On Wed, 5 May 2021 09:02:32 -0400, Dave Smith
> wrote:

>On 2021-05-05 1:15 a.m., US Janet wrote:
>> On Tue, 04 May 2021 18:39:51 -0500, "cshenk"

>
>>>> I forgot to mention the hot pepper. I used half a birds eye pepper
>>>> and that seems to give a nice heat without overdoing it. So...
>>>> roughly two cups low sodium broth, one star anise, half a pepper, a
>>>> couple basil leaves, a tsp of low sodium and a squeeze of juice.
>>>> Simmer it for about 5 minutes. I cooked it longer this time because
>>>> of the noodles. Remove the pepper and star anise and server.... or
>>>> leave them in but don't eat them.
>>>
>>> Sounds good! I don't have birds eye peppers here but I get the idea of
>>> it. Probably 3/4 inch anaheim pepper worth would work?

>>
>> The Scoville Unit of Birds Eye peppers is in the neighborhood of
>> 100,000, An Anaheim pepper is a mild pepper that can vary from maybe
>> 500 to 1200
>> Watch out for those tiny peppers (birds eye), they're nasty hot
>>

>
>We use them a lot but have to be very careful.
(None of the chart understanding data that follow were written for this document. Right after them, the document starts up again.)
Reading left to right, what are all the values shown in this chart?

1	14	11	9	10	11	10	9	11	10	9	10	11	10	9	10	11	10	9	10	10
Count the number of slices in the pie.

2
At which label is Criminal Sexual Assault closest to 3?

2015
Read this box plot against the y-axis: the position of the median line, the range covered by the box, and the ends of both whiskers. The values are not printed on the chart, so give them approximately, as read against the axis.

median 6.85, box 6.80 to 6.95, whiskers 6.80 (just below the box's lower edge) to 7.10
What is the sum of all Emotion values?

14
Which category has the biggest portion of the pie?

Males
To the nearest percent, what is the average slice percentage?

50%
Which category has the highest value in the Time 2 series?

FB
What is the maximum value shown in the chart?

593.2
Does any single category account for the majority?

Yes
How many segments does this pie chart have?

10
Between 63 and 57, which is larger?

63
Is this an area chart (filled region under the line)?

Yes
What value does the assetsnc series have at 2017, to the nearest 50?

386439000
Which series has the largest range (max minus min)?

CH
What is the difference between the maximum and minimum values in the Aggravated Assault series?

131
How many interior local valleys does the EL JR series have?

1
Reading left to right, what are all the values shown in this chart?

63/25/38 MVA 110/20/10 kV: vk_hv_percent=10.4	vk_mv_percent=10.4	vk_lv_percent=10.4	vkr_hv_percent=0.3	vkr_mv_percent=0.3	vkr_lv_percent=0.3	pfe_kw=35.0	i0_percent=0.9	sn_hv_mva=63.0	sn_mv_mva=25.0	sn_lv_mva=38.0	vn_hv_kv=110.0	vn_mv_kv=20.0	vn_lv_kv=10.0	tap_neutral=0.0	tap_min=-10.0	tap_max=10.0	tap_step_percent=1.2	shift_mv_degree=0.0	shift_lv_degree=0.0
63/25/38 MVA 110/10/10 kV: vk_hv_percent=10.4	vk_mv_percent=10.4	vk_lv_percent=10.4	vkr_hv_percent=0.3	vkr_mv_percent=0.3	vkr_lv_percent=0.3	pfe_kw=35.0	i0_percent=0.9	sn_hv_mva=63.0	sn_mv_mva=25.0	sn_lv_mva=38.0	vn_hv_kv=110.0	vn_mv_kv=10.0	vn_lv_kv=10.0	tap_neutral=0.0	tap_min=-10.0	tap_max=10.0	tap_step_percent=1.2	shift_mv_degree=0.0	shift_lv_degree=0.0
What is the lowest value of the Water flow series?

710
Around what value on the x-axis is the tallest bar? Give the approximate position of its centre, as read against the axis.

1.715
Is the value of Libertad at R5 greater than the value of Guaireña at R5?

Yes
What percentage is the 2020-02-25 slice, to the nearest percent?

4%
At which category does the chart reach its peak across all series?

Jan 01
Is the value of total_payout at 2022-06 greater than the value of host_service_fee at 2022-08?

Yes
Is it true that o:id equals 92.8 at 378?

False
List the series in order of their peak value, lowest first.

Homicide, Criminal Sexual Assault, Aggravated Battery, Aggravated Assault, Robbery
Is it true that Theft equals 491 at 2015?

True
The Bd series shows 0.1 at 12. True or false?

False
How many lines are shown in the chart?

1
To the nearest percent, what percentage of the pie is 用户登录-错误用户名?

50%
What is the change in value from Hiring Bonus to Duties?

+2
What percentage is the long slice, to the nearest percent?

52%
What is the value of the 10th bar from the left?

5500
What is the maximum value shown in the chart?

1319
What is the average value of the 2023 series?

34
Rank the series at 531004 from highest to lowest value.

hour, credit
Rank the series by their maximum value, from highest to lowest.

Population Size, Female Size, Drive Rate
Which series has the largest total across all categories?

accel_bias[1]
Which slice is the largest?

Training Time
I have to cut them very
>finely and get them well distributed in the dish because they are so
>powerful. I have been making this soup for a while and used to finely
>slice the peppers but getting a piece was pretty severe heat. It is
>just too damned odd. Lately I got into the habit of using only half a
>pepper and just simmering it in the soup for a while and then removing
>it. That leaves a nice heat.
>


do you get a flavor from the birds eye or just heat?